Добавить в цитаты Настройки чтения

Страница 7 из 12

Мы с Раей переглянулись.

– В чём дело? – спросила Лия, перехватив наш взгляд.

– У нас произошло то же самое, – ответил я, – спонсор пригласил нас на семейное торжество «next Saturday», а мы опоздали ровно на неделю, потому что «next» поняли как «суббота через неделю».

– История повторяется, – сказала Лия.

– Да, жалко только, что мои предки не последовали за твоими.

– Тогда может быть и тебя бы не было на свете.

– Да…

– А ты знаешь, где наши родственные линии пересекаются?

– Не очень, – сознался я.

– Наши бабушки были сёстрами, – ответила она, – а ты знаешь, как их звали?

– Твою звали Софья, – бодро ответил я, щеголяя эрудицией.

– А твою?

Я замялся. Сознаваться в своей полной неосведомлённости было неприятно и я начал плести какую-то ерунду о том, что у моего деда была сапожная мастерская, что он считался эксплуататором, что это осуждалось советским правительством, и у нас в семье старались не упоминать имён предков.

– А что ты вообще о них знаешь?

– Э, – опять начал я, а Лия, передразнивая мой акцент, закончила:

– Моя бабушка была женой моего дедушки, который считался капиталистом; а мой папа, который был сыном моего дедушки и моей бабушки, пытался это скрыть, поэтому он не упоминал даже о факте своего рождения. Так? – она посмотрела на меня.

Я не знал, что ответить, а она, не ожидая ответа, вернулась к своему рассказу.

– Когда я расспрашивала отца, он вспомнил только, что вскоре после прибытия в Америку у него была бармицва [6] . Что такое «вскоре» я не знала, это могло быть и через несколько месяцев и через несколько лет. Он говорил также, что на корабле было очень жарко, значит, они ехали летом. По возрасту отца я приблизительно определила год приезда в Америку, а затем через центральную библиотеку узнала, что в начале века линию Нью-Йорк – Антверпен обслуживала компания «Белая Звезда». По крайней мере одна «Звезда» в неделю швартовалась в Нью-Йорке. Чтобы определить, когда приехали мои родители, мне надо было просмотреть списки пассажиров всех пароходов за несколько лет. Хранились они в национальном архиве в Вашингтоне. Я стала уговаривать моего мужа, Херба поехать туда, а он упирался, как не знаю кто. Вернее знаю, как очень упрямое животное, известное своими длинными ушами и плохим характером.

– Я совсем не упирался, – возразил её муж, – я просто не хотел тратить свой отпуск и просил подождать, пока у меня будет туда командировка. Но Лия не могла ждать. Ей надо было всё сию секунду.

– Хороша секунда! Я начала просить его сразу же после свадьбы, а поехали мы, только когда нашему сыну исполнилось три года, а дочь была уже на пути в этот мир. Я боялась, что если подождать ещё минуту-другую, то у меня будут правнуки, ходить я смогу только с палочкой, а смотреть через лупу. Конечно, я спешила, поэтому и в архиве я сидела от открытия до закрытия. Я просмотрела около 20,000 фамилий на микрофильмах.

Она замолчала, вспоминая свою поездку.





– А поскольку результатов не было, настроение её становилось всё хуже и хуже, – добавил Херб. – Мы прожили в Вашингтоне три недели, я уже не только растянул командировку, но и использовал весь отпуск. Мы должны были возвращаться, а она так ничего и не нашла. Я знал, что в таком состоянии Лия мне жизни не даст, поэтому перед самым отъездом, предложил ей ещё раз пойти в архив. И она как послушная жена пошла.
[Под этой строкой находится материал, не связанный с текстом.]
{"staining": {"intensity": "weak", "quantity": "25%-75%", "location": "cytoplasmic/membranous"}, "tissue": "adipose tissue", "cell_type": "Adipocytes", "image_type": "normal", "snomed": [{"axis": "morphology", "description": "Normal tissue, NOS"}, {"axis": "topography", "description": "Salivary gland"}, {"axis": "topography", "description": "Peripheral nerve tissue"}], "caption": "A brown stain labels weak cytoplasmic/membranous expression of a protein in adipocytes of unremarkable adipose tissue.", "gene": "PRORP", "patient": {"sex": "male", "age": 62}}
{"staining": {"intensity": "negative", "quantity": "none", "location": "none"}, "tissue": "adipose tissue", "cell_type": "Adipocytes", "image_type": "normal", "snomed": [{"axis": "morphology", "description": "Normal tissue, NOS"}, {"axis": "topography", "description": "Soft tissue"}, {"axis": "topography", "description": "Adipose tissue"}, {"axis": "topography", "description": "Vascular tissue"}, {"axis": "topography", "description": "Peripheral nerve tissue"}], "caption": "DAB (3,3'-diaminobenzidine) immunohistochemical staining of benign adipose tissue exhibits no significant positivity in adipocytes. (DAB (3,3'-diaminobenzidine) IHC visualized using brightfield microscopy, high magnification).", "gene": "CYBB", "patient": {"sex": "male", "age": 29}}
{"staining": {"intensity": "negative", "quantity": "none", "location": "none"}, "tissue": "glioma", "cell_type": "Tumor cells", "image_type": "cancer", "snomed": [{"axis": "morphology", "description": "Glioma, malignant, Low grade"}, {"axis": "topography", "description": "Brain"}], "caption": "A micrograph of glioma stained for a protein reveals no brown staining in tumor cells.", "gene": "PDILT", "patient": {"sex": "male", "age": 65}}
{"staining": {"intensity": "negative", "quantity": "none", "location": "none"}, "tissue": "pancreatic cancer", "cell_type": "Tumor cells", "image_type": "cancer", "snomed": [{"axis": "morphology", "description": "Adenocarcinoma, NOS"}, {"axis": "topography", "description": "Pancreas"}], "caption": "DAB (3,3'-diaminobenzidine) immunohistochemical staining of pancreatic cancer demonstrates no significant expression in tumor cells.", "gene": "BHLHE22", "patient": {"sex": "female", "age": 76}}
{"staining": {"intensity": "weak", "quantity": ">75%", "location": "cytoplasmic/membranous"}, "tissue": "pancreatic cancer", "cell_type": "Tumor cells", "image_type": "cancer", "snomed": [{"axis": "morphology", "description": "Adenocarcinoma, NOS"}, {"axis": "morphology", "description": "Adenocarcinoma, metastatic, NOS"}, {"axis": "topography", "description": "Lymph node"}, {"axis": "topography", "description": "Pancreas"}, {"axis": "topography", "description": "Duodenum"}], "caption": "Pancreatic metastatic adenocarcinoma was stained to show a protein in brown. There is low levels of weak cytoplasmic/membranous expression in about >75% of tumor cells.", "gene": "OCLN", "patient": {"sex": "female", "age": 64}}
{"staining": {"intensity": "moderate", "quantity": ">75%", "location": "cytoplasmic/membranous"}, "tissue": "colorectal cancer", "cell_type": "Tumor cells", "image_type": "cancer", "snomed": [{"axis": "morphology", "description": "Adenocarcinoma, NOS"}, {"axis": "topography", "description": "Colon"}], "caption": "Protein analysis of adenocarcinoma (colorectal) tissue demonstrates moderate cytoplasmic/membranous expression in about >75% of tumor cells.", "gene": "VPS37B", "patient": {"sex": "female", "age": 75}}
– Конечно, – вполне серьёзно подтвердила Лия, – я уже потеряла надежду, и действительно не хотела идти, но он стал угрожать, что больше никогда меня сюда не пустит. Я решила, что это последний шанс и стала просматривать списки пассажиров того года, когда отцу исполнилось 13 лет. Одна из фамилий напоминала девичью фамилию моей бабушки. Имя тоже было похоже. Приехала эта женщина с двумя детьми – мальчиком 12 лет и девочкой 8 лет, с собой у неё было $17 и она осталась ночевать в гостинице на Элис Айленд. Вечером она заказала ужин, а утром завтрак. Я нашла также квитанцию за оплату одной ночи в гостинице. Как я пропустила это раньше – ума не приложу. Я проверила документы ещё раз. Всё сходилось.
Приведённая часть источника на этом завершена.